======== Records provided ========

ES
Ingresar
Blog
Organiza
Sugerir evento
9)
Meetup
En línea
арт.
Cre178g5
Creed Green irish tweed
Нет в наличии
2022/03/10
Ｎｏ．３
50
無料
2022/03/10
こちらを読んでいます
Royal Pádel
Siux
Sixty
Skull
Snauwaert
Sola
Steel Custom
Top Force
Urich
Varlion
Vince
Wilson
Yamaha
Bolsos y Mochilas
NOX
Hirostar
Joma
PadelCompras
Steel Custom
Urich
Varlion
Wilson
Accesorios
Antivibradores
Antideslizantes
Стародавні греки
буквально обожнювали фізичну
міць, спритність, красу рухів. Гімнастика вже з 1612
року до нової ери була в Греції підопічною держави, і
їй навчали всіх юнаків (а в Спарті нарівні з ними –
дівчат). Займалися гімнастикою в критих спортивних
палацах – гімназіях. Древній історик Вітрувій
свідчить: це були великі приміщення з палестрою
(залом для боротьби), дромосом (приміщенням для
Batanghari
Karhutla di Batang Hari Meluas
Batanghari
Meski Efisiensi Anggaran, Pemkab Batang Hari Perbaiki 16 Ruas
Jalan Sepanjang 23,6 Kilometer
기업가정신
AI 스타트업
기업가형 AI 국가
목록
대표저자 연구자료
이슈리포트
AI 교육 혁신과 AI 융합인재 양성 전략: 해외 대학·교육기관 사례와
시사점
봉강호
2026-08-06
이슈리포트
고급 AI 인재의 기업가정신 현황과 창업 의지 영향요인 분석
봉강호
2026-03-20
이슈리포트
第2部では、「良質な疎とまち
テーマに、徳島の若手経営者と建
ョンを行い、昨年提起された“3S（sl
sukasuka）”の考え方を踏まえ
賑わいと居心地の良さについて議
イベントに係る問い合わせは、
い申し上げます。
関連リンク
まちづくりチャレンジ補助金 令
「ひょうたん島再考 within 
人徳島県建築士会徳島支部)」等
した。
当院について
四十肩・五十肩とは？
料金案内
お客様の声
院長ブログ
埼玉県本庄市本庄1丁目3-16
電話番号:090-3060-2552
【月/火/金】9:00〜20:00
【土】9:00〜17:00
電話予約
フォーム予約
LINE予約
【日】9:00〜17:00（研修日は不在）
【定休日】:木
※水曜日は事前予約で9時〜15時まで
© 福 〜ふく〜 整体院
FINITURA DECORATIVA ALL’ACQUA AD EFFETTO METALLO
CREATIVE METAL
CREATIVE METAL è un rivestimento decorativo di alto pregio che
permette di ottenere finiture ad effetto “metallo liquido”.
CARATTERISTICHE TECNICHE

========

• [Activity] Copy out each line of the data that holds the string "CREATIVE".

• [Response]
CREATIVE METAL
CREATIVE METAL è un rivestimento decorativo di alto pregio che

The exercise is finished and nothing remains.